O come, all ye faithful (Adeste fideles) is probably of eighteenth-century origin. It remains among the most familiar of carols. It is followed by the delightful King Jesus hath a garden, with its identification of flowers and virtues. Silent night (Stille Nacht) was written by the organist Franz Xaver Gruber for performance at the Christmas Midnight Mass at the Church of St Nichols at Oberndorf in 1818. It later entered Austrian popular repertory.
Tomorrow shall be my dancing day is a traditional English carol. It is followed by Jesus Christ the apple-tree by Elizabeth Poston, the editor of a number of important and practical collections of carols and folksongs. The text is taken from Divine Hymns or Spiritual Songs, compiled by Joshua Smith and published in New Hampshire in 1784.
The composer of What sweeter music, John Rutter, enjoys an extensive reputation for his choral compositions and arrangements. His carol is here capped by an arrangement by David Willcocks of Ding dong merrily on high, its melody from sixteenth-century France and its words by the editor of the Cowley Carol Book, George Ratcliffe Woodward.
Benjamin Britten's A Hymn to the Virgin was written in 1930, while he was still at school, and revised in 1934. A work of great sensitivity, it was sung at the composer's funeral in Aldeburgh in 1976. While Britten drew on Anglican tradition, John Tavener has derived inspiration from his Orthodox faith. His Christmas proclamation God is with us was written in 1987.

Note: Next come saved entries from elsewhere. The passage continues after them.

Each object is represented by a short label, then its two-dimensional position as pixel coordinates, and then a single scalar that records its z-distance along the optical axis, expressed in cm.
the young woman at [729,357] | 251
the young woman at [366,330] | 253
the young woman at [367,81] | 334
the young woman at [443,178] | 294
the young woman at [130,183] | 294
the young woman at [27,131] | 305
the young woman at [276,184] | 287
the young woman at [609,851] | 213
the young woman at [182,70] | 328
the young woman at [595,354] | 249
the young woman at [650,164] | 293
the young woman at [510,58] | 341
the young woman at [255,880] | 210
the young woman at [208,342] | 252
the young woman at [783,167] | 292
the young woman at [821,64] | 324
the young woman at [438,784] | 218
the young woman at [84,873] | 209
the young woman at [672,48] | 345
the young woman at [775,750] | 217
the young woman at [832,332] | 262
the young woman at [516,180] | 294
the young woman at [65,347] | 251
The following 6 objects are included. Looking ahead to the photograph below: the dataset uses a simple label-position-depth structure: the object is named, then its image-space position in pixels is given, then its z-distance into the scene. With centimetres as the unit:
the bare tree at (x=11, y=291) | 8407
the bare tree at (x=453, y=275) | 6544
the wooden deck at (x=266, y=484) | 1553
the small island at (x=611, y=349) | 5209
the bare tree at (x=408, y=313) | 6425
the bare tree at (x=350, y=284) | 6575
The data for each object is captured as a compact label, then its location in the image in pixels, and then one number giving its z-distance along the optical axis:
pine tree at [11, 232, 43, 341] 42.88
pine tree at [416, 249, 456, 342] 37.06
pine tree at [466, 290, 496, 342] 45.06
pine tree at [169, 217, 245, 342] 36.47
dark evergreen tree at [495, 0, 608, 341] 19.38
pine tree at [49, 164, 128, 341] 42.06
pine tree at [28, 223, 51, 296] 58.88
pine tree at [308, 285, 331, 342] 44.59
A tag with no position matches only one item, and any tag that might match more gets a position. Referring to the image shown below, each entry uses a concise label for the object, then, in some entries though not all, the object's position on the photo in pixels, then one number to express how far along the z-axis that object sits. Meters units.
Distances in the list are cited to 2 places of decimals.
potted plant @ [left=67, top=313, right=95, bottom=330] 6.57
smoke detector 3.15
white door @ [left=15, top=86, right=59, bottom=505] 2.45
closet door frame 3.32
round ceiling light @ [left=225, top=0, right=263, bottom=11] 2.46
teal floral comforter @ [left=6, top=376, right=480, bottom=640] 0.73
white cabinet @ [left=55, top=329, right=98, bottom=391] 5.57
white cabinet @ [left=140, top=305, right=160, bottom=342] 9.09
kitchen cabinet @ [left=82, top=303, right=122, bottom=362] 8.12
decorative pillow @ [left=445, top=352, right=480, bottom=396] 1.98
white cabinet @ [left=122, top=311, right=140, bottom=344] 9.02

The present collection ends with the very familiar Hark the herald angels sing, the words by John Wesley, George Whitefield and others and dating from the eighteenth century and music adapted from Mendelssohn's Festgesang of 1840. The adaptation was made by W.H. Cummings who, as a chorister, sang in the first London performance of Mendelssohn's oratorio Elijah and enjoyed a later career as a teacher, administrator, collector and church composer.